Polícia do Paquistão busca autores de ataque contra seleção de críquete

LAHORE - A polícia do Paquistão lançou nesta terça-feira uma grande operação para tentar encontrar os homens armados que atacaram um ônibus que transportava a seleção de críquete do Sri Lanka na cidade de Lahore. De acordo com a polícia, um grupo de dez a 12 homens fortemente armados com granadas e metralhadores abriu fogo contra o ônibus e deixou pelo menos sete mortos e nove feridos - sete jogadores e dois integrantes da delegação.

Redação com agências internacionais |


Nenhum dos responsáveis pelo ataque foi morto ou capturado até o momento, de acordo com informações de autoridades paquistanesas.

O Paquistão investiga diversas possibilidades para descobrir a autoria dos ataques, desde grupos ligados ao Talebã e à Al-Qaeda a organizações militantes que operam perto da fronteira indiana ou na Caxemira, área disputada pelos dois países.

Outra possibilidade não descartada é a de envolvimento de rebeldes do grupo rebelde dos Tigres Tâmeis, em guerra civil com o governo do Sri Lanka.

O ônibus da delegação circulava pelo centro de Lahore (cidade próxima à fronteira com a Índia) com destino ao estádio Gaddafi, onde a equipe jogaria uma partida, quando foi atacado. Testemunhas relataram ter ouvido fortes explosões e barulho de tiros.

Correspondentes dizem que os autores do ataque pareciam ter sido bem treinados. Eles teriam disparado granadas para desviar a atenção e então atirado contra o ônibus.

"Nós tinhamos um motorista fantástico, que continuou a dirigir apesar de tudo, e acredito que isso nos salvou", disse o jogador Kumar Sangakkara a uma rádio australiana.

Reuters
Ônibus que levava a equipe foi alvo de disparos

Ônibus que levava a equipe foi alvo de disparos

O presidente do Sri Lanka, Mahinda Rajapakse, descreveu o episódio como um "ataque terrorista covarde" e determinou que os jogadores da seleção de críquete voltassem para o país.

A Índia ofereceu condolências às vítimas e pediu que o Paquistão "combata e destrua a infraestrutura terrorista de uma vez por todas".

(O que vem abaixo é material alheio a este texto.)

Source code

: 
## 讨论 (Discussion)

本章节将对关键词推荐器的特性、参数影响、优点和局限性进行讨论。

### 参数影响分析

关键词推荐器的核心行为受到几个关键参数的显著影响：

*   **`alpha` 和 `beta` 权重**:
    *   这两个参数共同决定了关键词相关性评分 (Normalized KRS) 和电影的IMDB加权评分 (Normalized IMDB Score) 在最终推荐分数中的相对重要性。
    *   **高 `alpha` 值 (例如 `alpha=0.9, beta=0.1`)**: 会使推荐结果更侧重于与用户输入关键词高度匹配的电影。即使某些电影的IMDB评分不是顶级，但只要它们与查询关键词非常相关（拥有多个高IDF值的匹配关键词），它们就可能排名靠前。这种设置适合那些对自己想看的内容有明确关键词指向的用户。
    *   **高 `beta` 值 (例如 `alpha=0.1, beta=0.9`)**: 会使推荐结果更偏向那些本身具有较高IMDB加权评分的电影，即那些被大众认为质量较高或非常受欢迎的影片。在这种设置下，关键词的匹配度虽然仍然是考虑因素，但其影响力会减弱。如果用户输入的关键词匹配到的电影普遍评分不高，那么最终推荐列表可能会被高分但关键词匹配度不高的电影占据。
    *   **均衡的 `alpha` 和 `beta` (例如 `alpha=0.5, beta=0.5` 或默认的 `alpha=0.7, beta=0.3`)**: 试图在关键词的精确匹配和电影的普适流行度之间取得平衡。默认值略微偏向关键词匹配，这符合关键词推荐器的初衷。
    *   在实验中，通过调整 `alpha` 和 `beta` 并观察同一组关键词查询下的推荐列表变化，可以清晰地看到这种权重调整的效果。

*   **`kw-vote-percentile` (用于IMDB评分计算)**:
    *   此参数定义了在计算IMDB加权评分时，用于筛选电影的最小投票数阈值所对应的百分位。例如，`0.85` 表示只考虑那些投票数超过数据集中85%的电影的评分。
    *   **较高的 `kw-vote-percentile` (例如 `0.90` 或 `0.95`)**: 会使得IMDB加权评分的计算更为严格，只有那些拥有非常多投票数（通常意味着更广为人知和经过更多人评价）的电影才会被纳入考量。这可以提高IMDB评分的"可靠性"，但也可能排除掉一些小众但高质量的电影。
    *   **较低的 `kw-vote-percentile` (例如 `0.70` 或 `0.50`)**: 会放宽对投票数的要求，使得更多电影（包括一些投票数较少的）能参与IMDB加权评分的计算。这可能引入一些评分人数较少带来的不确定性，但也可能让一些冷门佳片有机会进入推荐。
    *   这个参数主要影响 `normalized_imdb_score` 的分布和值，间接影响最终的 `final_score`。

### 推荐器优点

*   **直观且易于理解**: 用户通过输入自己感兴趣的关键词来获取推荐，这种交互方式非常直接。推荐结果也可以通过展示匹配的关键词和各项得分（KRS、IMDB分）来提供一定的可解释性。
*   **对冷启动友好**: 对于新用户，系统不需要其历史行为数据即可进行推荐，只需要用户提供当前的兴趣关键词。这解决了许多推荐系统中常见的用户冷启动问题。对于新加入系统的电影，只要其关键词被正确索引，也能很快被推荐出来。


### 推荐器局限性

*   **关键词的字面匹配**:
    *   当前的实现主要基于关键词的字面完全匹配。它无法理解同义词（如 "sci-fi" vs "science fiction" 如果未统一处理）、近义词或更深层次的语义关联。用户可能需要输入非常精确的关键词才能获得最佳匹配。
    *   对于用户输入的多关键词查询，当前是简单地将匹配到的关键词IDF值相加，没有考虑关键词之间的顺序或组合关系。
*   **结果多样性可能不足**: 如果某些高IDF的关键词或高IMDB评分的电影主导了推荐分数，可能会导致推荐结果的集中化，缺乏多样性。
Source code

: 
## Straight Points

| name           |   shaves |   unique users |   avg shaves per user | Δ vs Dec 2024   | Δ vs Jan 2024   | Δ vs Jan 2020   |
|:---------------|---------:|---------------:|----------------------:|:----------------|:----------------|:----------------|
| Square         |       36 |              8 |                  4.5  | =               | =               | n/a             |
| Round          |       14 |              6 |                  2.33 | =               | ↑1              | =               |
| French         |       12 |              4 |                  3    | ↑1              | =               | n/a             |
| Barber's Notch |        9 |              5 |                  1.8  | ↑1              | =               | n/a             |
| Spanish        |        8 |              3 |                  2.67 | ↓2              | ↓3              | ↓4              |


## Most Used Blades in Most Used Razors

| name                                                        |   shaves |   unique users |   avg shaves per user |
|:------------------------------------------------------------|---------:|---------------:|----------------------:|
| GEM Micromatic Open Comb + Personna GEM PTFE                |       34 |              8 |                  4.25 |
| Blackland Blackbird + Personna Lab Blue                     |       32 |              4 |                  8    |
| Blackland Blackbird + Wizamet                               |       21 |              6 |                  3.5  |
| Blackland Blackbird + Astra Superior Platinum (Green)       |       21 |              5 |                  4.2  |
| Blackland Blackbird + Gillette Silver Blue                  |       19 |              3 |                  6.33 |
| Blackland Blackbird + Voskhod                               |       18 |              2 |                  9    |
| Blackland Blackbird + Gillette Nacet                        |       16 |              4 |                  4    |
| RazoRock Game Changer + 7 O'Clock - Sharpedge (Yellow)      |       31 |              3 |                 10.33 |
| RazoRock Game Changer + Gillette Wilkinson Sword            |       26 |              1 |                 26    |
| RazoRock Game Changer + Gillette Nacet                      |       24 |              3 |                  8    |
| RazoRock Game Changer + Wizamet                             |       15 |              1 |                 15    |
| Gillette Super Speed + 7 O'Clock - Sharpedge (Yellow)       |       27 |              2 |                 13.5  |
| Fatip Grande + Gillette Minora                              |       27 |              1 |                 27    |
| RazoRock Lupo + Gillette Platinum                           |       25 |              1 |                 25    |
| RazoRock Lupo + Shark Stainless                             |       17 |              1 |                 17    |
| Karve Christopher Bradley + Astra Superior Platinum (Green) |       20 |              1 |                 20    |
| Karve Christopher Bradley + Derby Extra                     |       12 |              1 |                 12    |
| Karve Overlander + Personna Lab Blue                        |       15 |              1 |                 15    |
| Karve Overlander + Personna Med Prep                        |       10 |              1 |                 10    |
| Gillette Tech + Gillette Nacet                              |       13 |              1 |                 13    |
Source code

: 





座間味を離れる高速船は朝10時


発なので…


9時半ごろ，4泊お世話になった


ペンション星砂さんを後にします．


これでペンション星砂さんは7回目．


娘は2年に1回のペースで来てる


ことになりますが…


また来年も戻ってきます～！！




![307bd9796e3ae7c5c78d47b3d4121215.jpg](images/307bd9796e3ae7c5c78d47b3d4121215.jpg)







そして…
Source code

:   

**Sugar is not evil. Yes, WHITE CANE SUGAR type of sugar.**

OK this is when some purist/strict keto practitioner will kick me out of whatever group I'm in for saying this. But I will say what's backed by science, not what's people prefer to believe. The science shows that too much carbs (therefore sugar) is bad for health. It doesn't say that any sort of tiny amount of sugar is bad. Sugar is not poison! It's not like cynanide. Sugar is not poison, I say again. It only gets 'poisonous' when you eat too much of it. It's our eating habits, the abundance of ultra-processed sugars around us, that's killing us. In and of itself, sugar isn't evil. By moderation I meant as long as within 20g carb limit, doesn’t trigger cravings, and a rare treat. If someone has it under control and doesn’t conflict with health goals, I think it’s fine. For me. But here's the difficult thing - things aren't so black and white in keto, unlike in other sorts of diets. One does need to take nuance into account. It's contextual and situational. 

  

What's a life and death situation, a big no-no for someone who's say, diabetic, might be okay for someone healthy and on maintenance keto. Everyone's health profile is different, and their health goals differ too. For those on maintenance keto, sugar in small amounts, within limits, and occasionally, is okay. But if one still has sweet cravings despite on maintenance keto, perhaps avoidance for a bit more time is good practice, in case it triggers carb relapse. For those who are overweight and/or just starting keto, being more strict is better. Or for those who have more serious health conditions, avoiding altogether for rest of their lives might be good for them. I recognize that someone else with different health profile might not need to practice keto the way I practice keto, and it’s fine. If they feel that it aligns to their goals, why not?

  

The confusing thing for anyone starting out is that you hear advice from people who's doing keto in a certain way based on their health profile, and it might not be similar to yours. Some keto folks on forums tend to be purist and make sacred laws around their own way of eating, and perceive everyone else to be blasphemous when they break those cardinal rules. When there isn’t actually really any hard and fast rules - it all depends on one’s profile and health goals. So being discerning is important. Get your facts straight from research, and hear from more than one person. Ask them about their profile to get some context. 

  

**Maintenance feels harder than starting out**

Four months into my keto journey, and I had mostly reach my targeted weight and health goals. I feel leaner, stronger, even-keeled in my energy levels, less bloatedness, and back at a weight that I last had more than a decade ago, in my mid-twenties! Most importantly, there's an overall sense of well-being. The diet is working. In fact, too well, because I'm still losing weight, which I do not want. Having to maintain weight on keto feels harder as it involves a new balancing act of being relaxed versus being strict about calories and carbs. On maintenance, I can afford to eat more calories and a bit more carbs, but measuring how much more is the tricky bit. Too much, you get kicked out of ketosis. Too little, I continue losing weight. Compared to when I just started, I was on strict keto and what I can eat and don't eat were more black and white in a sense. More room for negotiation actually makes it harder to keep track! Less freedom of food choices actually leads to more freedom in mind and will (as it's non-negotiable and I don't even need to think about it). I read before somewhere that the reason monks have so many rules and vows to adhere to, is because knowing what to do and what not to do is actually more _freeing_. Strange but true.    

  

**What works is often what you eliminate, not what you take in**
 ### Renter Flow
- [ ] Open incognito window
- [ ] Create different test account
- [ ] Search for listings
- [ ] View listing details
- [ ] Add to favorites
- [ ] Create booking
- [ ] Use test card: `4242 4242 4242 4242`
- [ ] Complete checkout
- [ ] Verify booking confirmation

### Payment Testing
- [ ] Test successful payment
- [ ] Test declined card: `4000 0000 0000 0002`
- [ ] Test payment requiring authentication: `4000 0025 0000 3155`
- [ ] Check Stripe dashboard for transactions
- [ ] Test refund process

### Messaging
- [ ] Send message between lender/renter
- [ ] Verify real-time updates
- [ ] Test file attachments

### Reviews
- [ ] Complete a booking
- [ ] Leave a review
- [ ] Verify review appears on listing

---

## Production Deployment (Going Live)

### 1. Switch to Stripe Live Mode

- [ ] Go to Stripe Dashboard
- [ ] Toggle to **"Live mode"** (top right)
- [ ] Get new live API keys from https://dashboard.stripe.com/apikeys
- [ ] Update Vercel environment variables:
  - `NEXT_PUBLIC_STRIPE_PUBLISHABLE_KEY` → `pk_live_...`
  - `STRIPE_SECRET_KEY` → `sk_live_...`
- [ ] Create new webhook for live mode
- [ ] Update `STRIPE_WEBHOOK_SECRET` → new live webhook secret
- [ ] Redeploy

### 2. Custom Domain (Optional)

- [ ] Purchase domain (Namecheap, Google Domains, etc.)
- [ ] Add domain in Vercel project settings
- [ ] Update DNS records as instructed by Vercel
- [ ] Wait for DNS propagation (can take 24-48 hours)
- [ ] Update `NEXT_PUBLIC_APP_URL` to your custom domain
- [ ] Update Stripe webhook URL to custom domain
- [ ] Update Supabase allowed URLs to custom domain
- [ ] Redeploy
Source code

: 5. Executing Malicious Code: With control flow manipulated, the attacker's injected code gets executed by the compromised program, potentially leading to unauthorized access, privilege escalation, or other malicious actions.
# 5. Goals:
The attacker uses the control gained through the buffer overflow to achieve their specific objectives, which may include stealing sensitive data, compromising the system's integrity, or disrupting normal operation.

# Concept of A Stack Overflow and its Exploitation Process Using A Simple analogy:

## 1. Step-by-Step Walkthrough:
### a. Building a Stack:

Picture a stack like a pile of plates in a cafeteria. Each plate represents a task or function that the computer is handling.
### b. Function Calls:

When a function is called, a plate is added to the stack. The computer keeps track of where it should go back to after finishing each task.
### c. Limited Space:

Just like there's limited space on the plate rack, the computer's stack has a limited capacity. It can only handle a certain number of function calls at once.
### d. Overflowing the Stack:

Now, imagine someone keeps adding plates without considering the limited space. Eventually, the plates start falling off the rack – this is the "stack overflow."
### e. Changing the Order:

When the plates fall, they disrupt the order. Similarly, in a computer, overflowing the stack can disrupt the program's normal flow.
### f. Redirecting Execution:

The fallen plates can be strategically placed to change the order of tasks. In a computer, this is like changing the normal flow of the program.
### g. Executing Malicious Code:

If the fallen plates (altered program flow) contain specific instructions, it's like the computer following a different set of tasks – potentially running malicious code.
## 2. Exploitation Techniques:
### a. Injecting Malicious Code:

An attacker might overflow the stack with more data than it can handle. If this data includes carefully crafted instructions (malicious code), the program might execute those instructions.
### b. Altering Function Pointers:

Em um comunicado, o presidente do Paquistão, Asif Ali Zardari, também condenou o atentado e ordenou uma investigação imediata para identificar os responsáveis e as causas do ataque.

Depois do ataque desta terça-feira, o presidente do Conselho Internacional de Críquete - órgão regulamentador do esporte - disse que o Paquistão não deve ser escolhido como sede de torneios internacionais da modalidade em um futuro próximo.

Mumbai

O Paquistão está engajado em uma luta contra insurgentes islâmicos desde os ataques em Mumbai , na Índia, em novembro de 2008, em que 195 pessoas morreram.

A Índia atribuiu o atentado de Mumbai a militantes islâmicos treinados no Paquistão. O incidente provocou uma grave crise diplomática entre os dois vizinhos nucleares, gerando também pressão internacional para que Islamabad reprima grupos islâmicos que no passado contaram com a benevolência dos serviços locais de inteligência.

O grupo acusado pela Índia de realizar o atentado de Mumbai, o Lashkar-e-Taiba, é oriundo da província do Punjab, cuja capital é Lahore. Segundo a Reuters, o governador de Punjab, Salman Taseer, disse que o ataque desta terça-feira segue "o mesmo padrão" do ataque de Mumbai.

Já o ministro paquistanês da Navegação, Sardar Nabil Ahmed Gabol, disse a uma emissora de TV que os terroristas teriam entrado pela fronteira do país com a Índia. "[O ataque à equipe de críquete] foi uma conspiração para difamar o Paquistão internacionalmente", afirmou.